### What is required
Rewrite the material below with each "pose" changed to "view" and every other character left as it is.

### Records supplied
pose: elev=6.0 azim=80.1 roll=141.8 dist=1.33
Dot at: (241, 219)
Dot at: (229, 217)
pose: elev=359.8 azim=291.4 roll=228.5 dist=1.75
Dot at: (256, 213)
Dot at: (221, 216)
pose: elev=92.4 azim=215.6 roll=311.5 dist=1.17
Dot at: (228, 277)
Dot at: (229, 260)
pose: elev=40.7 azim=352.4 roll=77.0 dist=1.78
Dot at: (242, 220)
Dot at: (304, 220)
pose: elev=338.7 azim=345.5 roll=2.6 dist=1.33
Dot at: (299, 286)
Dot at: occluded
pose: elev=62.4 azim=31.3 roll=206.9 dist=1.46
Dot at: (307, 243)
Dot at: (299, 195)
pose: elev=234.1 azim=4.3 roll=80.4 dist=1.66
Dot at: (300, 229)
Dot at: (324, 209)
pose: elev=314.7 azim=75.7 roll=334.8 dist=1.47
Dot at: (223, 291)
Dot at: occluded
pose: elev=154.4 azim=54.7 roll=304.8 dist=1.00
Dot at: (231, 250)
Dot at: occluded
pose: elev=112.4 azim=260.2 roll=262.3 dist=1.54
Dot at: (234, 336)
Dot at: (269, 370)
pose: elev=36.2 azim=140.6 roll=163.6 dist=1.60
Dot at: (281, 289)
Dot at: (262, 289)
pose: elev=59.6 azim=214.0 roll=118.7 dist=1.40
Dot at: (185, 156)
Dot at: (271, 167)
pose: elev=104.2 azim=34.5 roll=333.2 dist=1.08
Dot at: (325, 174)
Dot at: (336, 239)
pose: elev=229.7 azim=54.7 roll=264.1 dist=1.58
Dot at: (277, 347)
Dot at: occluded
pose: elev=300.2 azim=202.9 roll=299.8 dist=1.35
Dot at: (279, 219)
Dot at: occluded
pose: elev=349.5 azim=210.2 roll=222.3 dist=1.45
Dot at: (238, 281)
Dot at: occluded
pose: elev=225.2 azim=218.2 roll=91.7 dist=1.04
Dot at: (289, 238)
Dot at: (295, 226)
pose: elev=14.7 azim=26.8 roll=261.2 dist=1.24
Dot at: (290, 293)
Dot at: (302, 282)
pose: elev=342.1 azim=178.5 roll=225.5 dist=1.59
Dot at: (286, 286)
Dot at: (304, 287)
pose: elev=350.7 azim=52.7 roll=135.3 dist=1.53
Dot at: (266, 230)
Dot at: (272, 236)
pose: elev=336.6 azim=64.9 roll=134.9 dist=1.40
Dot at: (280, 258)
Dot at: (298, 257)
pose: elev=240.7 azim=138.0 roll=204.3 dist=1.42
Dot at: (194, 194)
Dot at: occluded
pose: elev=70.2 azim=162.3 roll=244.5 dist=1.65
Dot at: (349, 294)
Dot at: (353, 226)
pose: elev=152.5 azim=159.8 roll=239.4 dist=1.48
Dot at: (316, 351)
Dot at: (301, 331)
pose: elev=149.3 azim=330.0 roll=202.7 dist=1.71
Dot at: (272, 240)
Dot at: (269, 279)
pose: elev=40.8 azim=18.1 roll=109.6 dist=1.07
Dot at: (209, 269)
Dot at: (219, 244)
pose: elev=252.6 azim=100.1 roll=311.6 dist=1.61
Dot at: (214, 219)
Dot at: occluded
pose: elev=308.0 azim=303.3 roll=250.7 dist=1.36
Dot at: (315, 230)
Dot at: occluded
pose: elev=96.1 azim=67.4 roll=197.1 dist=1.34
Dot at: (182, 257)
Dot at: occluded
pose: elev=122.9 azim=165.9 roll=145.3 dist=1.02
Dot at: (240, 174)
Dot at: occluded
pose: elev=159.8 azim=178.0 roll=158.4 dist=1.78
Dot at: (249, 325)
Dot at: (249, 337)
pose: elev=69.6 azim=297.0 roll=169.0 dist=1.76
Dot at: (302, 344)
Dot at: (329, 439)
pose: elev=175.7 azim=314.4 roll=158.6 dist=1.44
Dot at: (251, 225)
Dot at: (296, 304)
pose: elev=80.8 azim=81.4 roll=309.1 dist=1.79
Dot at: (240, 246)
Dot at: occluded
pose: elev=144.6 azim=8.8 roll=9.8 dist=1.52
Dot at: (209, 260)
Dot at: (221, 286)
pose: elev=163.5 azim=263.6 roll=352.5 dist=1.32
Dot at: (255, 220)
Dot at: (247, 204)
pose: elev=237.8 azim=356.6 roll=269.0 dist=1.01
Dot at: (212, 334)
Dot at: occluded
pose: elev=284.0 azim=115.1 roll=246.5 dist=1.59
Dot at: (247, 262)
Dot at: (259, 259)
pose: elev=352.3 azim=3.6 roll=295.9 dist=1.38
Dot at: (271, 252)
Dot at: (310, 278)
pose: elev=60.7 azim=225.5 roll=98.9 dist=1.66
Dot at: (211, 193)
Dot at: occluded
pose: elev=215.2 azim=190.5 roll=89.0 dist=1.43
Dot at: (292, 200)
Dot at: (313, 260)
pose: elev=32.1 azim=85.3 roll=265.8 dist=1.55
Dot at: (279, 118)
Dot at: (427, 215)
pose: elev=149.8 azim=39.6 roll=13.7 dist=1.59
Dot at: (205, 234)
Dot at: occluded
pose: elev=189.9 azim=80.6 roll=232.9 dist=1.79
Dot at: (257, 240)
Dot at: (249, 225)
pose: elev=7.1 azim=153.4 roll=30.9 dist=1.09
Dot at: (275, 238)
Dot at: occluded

### Answer for the task
view: elev=6.0 azim=80.1 roll=141.8 dist=1.33
Dot at: (241, 219)
Dot at: (229, 217)
view: elev=359.8 azim=291.4 roll=228.5 dist=1.75
Dot at: (256, 213)
Dot at: (221, 216)
view: elev=92.4 azim=215.6 roll=311.5 dist=1.17
Dot at: (228, 277)
Dot at: (229, 260)
view: elev=40.7 azim=352.4 roll=77.0 dist=1.78
Dot at: (242, 220)
Dot at: (304, 220)
view: elev=338.7 azim=345.5 roll=2.6 dist=1.33
Dot at: (299, 286)
Dot at: occluded
view: elev=62.4 azim=31.3 roll=206.9 dist=1.46
Dot at: (307, 243)
Dot at: (299, 195)
view: elev=234.1 azim=4.3 roll=80.4 dist=1.66
Dot at: (300, 229)
Dot at: (324, 209)
view: elev=314.7 azim=75.7 roll=334.8 dist=1.47
Dot at: (223, 291)
Dot at: occluded
view: elev=154.4 azim=54.7 roll=304.8 dist=1.00
Dot at: (231, 250)
Dot at: occluded
view: elev=112.4 azim=260.2 roll=262.3 dist=1.54
Dot at: (234, 336)
Dot at: (269, 370)
view: elev=36.2 azim=140.6 roll=163.6 dist=1.60
Dot at: (281, 289)
Dot at: (262, 289)
view: elev=59.6 azim=214.0 roll=118.7 dist=1.40
Dot at: (185, 156)
Dot at: (271, 167)
view: elev=104.2 azim=34.5 roll=333.2 dist=1.08
Dot at: (325, 174)
Dot at: (336, 239)
view: elev=229.7 azim=54.7 roll=264.1 dist=1.58
Dot at: (277, 347)
Dot at: occluded
view: elev=300.2 azim=202.9 roll=299.8 dist=1.35
Dot at: (279, 219)
Dot at: occluded
view: elev=349.5 azim=210.2 roll=222.3 dist=1.45
Dot at: (238, 281)
Dot at: occluded
view: elev=225.2 azim=218.2 roll=91.7 dist=1.04
Dot at: (289, 238)
Dot at: (295, 226)
view: elev=14.7 azim=26.8 roll=261.2 dist=1.24
Dot at: (290, 293)
Dot at: (302, 282)
view: elev=342.1 azim=178.5 roll=225.5 dist=1.59
Dot at: (286, 286)
Dot at: (304, 287)
view: elev=350.7 azim=52.7 roll=135.3 dist=1.53
Dot at: (266, 230)
Dot at: (272, 236)
view: elev=336.6 azim=64.9 roll=134.9 dist=1.40
Dot at: (280, 258)
Dot at: (298, 257)
view: elev=240.7 azim=138.0 roll=204.3 dist=1.42
Dot at: (194, 194)
Dot at: occluded
view: elev=70.2 azim=162.3 roll=244.5 dist=1.65
Dot at: (349, 294)
Dot at: (353, 226)
view: elev=152.5 azim=159.8 roll=239.4 dist=1.48
Dot at: (316, 351)
Dot at: (301, 331)
view: elev=149.3 azim=330.0 roll=202.7 dist=1.71
Dot at: (272, 240)
Dot at: (269, 279)
view: elev=40.8 azim=18.1 roll=109.6 dist=1.07
Dot at: (209, 269)
Dot at: (219, 244)
view: elev=252.6 azim=100.1 roll=311.6 dist=1.61
Dot at: (214, 219)
Dot at: occluded
view: elev=308.0 azim=303.3 roll=250.7 dist=1.36
Dot at: (315, 230)
Dot at: occluded
view: elev=96.1 azim=67.4 roll=197.1 dist=1.34
Dot at: (182, 257)
Dot at: occluded
view: elev=122.9 azim=165.9 roll=145.3 dist=1.02
Dot at: (240, 174)
Dot at: occluded
view: elev=159.8 azim=178.0 roll=158.4 dist=1.78
Dot at: (249, 325)
Dot at: (249, 337)
view: elev=69.6 azim=297.0 roll=169.0 dist=1.76
Dot at: (302, 344)
Dot at: (329, 439)
view: elev=175.7 azim=314.4 roll=158.6 dist=1.44
Dot at: (251, 225)
Dot at: (296, 304)
view: elev=80.8 azim=81.4 roll=309.1 dist=1.79
Dot at: (240, 246)
Dot at: occluded
view: elev=144.6 azim=8.8 roll=9.8 dist=1.52
Dot at: (209, 260)
Dot at: (221, 286)
view: elev=163.5 azim=263.6 roll=352.5 dist=1.32
Dot at: (255, 220)
Dot at: (247, 204)
view: elev=237.8 azim=356.6 roll=269.0 dist=1.01
Dot at: (212, 334)
Dot at: occluded
view: elev=284.0 azim=115.1 roll=246.5 dist=1.59
Dot at: (247, 262)
Dot at: (259, 259)
view: elev=352.3 azim=3.6 roll=295.9 dist=1.38
Dot at: (271, 252)
Dot at: (310, 278)
view: elev=60.7 azim=225.5 roll=98.9 dist=1.66
Dot at: (211, 193)
Dot at: occluded
view: elev=215.2 azim=190.5 roll=89.0 dist=1.43
Dot at: (292, 200)
Dot at: (313, 260)
view: elev=32.1 azim=85.3 roll=265.8 dist=1.55
Dot at: (279, 118)
Dot at: (427, 215)
view: elev=149.8 azim=39.6 roll=13.7 dist=1.59
Dot at: (205, 234)
Dot at: occluded
view: elev=189.9 azim=80.6 roll=232.9 dist=1.79
Dot at: (257, 240)
Dot at: (249, 225)
view: elev=7.1 azim=153.4 roll=30.9 dist=1.09
Dot at: (275, 238)
Dot at: occluded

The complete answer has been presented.